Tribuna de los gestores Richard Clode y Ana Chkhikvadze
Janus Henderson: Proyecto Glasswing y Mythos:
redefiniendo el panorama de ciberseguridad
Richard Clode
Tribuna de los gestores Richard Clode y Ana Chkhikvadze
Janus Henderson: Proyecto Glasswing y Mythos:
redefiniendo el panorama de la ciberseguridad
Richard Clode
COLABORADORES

***

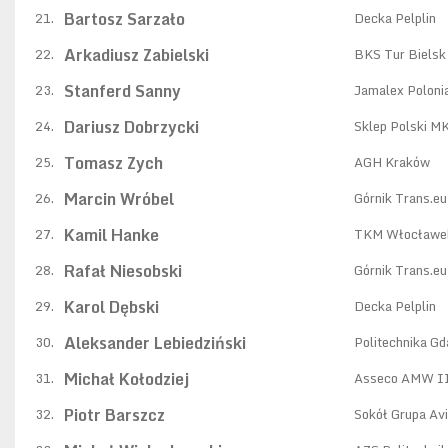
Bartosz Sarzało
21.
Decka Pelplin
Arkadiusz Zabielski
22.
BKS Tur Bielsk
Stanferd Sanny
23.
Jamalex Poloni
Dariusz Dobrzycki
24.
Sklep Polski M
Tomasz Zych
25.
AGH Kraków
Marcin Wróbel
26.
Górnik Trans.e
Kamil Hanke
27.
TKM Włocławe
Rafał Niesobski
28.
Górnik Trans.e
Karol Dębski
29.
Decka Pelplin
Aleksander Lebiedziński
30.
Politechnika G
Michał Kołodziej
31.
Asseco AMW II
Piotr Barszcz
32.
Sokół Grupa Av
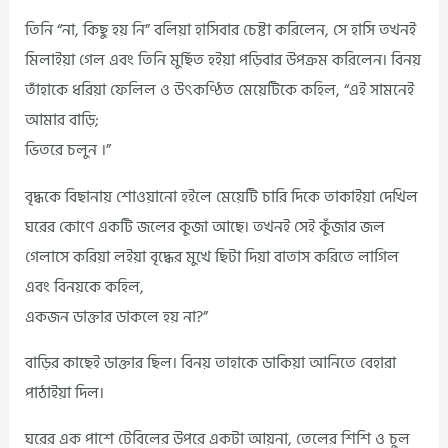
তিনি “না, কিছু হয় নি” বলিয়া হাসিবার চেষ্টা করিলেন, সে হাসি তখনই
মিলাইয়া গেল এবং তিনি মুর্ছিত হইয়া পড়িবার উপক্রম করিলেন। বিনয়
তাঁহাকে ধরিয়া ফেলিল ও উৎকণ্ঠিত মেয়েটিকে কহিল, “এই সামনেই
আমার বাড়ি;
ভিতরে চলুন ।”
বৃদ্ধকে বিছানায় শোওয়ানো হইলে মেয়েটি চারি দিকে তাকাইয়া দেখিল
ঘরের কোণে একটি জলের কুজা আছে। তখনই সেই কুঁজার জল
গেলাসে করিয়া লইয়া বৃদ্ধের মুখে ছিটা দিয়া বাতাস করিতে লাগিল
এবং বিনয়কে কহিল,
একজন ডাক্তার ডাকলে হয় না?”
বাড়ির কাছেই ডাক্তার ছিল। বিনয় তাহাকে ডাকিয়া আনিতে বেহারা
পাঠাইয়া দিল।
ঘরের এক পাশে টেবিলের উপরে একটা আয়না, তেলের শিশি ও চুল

***

▸ Task to carry out:
Output the lines from the entries word for word, starting with the line that contains "সে হাসি তখনই" and ending with the line that contains "ঘরের এক পাশে", including both.

▸ Response:
তিনি “না, কিছু হয় নি” বলিয়া হাসিবার চেষ্টা করিলেন, সে হাসি তখনই
মিলাইয়া গেল এবং তিনি মুর্ছিত হইয়া পড়িবার উপক্রম করিলেন। বিনয়
তাঁহাকে ধরিয়া ফেলিল ও উৎকণ্ঠিত মেয়েটিকে কহিল, “এই সামনেই
আমার বাড়ি;
ভিতরে চলুন ।”
বৃদ্ধকে বিছানায় শোওয়ানো হইলে মেয়েটি চারি দিকে তাকাইয়া দেখিল
ঘরের কোণে একটি জলের কুজা আছে। তখনই সেই কুঁজার জল
গেলাসে করিয়া লইয়া বৃদ্ধের মুখে ছিটা দিয়া বাতাস করিতে লাগিল
এবং বিনয়কে কহিল,
একজন ডাক্তার ডাকলে হয় না?”
বাড়ির কাছেই ডাক্তার ছিল। বিনয় তাহাকে ডাকিয়া আনিতে বেহারা
পাঠাইয়া দিল।
ঘরের এক পাশে টেবিলের উপরে একটা আয়না, তেলের শিশি ও চুল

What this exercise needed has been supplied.